Enquanto uma organização que atua na proteção e promoção dos direitos humanos, temos nos posicionado publicamente frente a qualquer tentativa de deslegitimar as reivindicações políticas de moradores e coletivos de favelas e de invisibilizar seu sofrimento. É legítimo protestar contra a violência perpetrada pelos agentes da Polícia Militar e contra o que tal instituição, seus agentes e gestores representam. Foi essa pauta que mobilizou os coletivos que protestaram durante o debate que aconteceria no dia 14 de outubro na Universidade do Estado do Rio de Janeiro.
As manifestações de moradores e coletivos de favelas refletem justamente repúdio a um cenário político marcado por uma combinação entre a reedição de discursos e ações moralizantes e civilizatórias com intervenções governamentais que impõem disciplina e controle de populações (e territórios) através do uso excessivo da força e do investimento na militarização. Refletem repúdio a “política de pacificação” que intensifica a segregação, submetendo os debates sobre políticas públicas ao debate da segurança e afirmando a favela como um território a ser neutralizado.
Para pôr fim a este quadro de violações, a Justiça Global defende o fim da militarização dos territórios da cidade, como é o caso das UPPs e das ocupações militares pelas Forças Armadas e Força Nacional. Queremos que o Estado esteja presente nas favelas a partir da garantia ampla, efetiva e eficaz dos direitos de seus moradorxs e não com a militarização do cotidiano e da vida destes locais.

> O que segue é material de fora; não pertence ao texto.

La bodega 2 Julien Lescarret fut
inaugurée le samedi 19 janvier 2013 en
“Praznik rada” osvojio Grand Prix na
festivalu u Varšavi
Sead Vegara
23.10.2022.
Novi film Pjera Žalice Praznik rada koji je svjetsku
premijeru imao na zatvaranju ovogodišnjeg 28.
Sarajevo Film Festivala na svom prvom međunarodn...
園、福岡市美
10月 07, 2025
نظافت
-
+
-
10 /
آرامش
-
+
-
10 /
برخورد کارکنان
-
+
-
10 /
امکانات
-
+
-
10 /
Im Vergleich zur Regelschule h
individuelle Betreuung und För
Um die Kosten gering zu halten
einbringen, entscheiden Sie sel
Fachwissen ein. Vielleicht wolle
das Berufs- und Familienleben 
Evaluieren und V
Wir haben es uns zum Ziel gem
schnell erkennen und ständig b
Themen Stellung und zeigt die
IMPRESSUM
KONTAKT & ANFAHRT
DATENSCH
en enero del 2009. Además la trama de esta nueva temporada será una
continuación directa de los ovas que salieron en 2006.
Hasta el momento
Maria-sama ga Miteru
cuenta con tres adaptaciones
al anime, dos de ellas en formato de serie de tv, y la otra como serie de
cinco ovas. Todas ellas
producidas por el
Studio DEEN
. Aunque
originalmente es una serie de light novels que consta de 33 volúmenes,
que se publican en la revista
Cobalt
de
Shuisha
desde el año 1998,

a) Assim, reafirmamos a importância das propostas contidas no Caderno de Resoluções do Encontro Popular sobre Segurança Pública e Direitos Humanos, realizado em julho de 2013, no Rio de Janeiro, entre as quais destacamos: Fim das polícias militares e desmilitarização das polícias. Pelo desmonte da ideologia militar que vigora em todas as instituições de segurança pública.
b) Fim de toda forma de militarização dos territórios a partir das UPPS, Força Nacional, operações militares, entre outros.
c) Fim do caveirão e da utilização de todo aparato de guerra pelas forças policiais, inclusive pela polícia civil e forças armadas.